Saved entries =
----
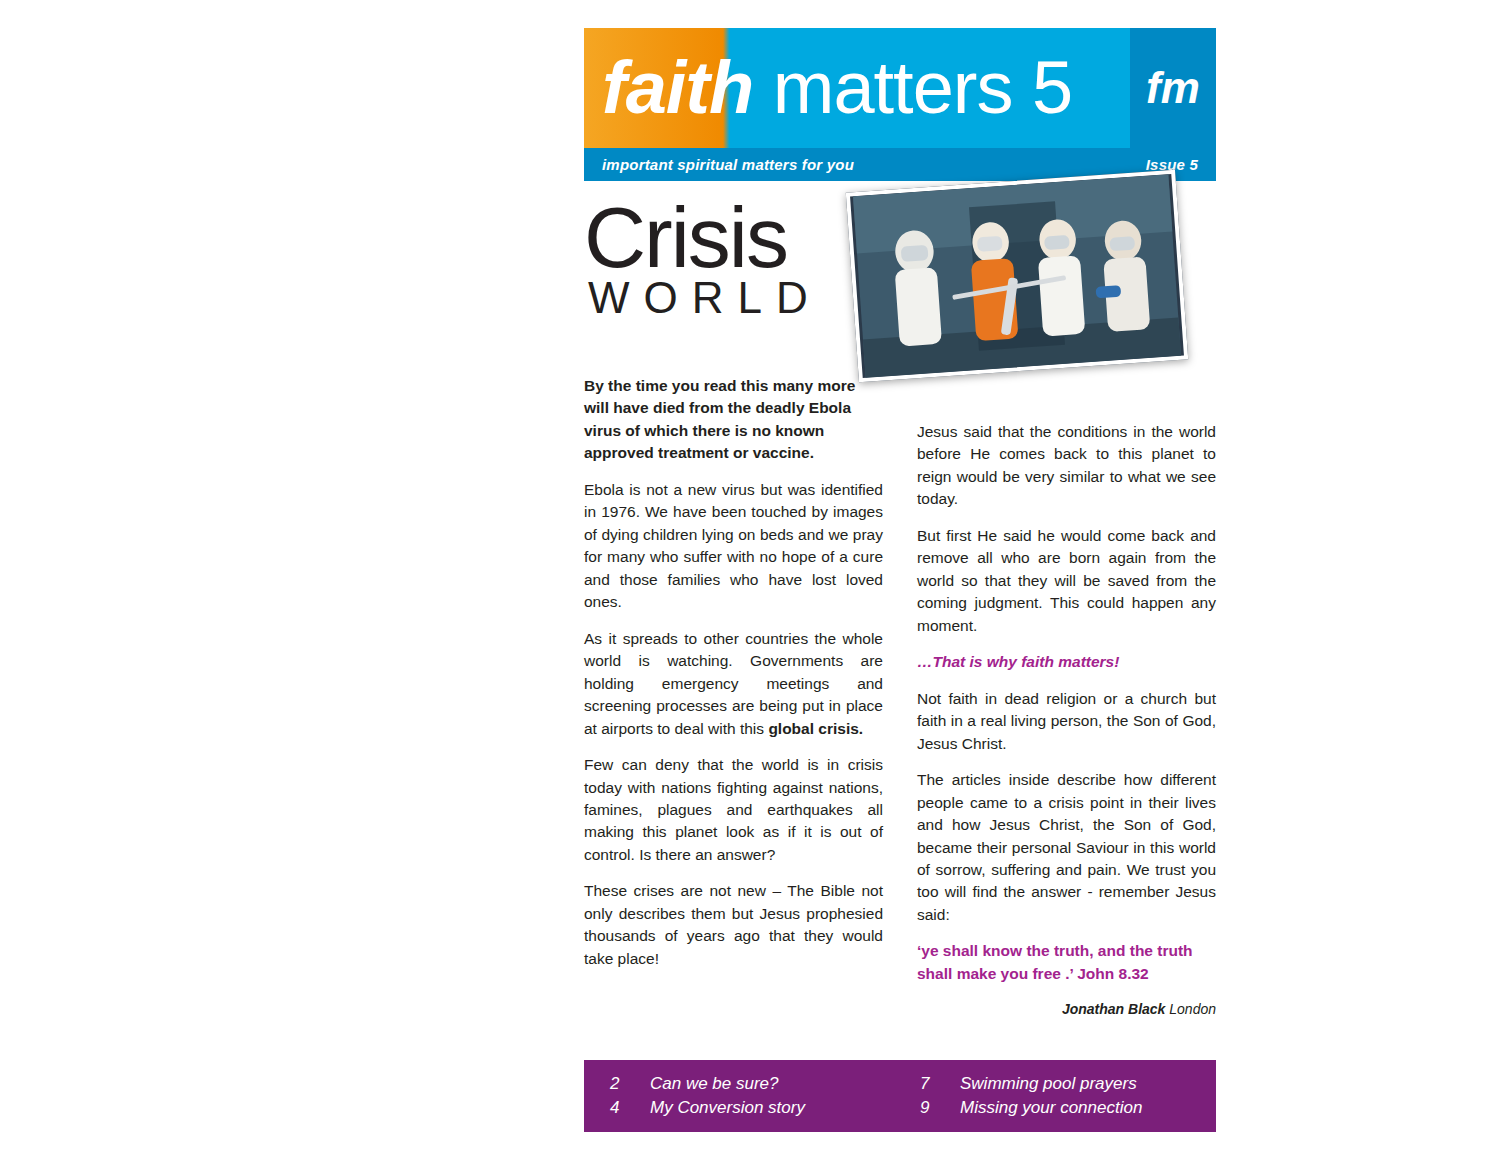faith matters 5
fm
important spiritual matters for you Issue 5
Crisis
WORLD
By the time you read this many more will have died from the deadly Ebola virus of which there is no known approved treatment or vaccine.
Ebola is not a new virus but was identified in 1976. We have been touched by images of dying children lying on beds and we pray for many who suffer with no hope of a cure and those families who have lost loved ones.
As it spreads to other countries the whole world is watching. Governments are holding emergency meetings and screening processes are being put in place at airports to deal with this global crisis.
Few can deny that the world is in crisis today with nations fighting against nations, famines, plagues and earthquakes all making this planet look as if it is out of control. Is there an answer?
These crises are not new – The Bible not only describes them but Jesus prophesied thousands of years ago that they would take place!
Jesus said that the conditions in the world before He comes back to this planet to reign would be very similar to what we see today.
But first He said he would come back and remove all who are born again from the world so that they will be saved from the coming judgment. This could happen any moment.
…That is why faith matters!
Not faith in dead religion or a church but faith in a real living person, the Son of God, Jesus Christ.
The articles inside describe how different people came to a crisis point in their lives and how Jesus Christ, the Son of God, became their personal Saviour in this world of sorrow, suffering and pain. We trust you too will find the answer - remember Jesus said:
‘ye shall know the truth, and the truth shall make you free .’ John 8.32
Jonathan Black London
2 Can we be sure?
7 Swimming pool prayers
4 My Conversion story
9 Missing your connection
----
What to do =
If an entry holds a picture, leave the picture out and repeat the rest exactly.

Reply to the exercise =
faith matters 5
fm
important spiritual matters for you Issue 5
Crisis
WORLD
By the time you read this many more will have died from the deadly Ebola virus of which there is no known approved treatment or vaccine.
Ebola is not a new virus but was identified in 1976. We have been touched by images of dying children lying on beds and we pray for many who suffer with no hope of a cure and those families who have lost loved ones.
As it spreads to other countries the whole world is watching. Governments are holding emergency meetings and screening processes are being put in place at airports to deal with this global crisis.
Few can deny that the world is in crisis today with nations fighting against nations, famines, plagues and earthquakes all making this planet look as if it is out of control. Is there an answer?
These crises are not new – The Bible not only describes them but Jesus prophesied thousands of years ago that they would take place!
Jesus said that the conditions in the world before He comes back to this planet to reign would be very similar to what we see today.
But first He said he would come back and remove all who are born again from the world so that they will be saved from the coming judgment. This could happen any moment.
…That is why faith matters!
Not faith in dead religion or a church but faith in a real living person, the Son of God, Jesus Christ.
The articles inside describe how different people came to a crisis point in their lives and how Jesus Christ, the Son of God, became their personal Saviour in this world of sorrow, suffering and pain. We trust you too will find the answer - remember Jesus said:
‘ye shall know the truth, and the truth shall make you free .’ John 8.32
Jonathan Black London
2 Can we be sure?
7 Swimming pool prayers
4 My Conversion story
9 Missing your connection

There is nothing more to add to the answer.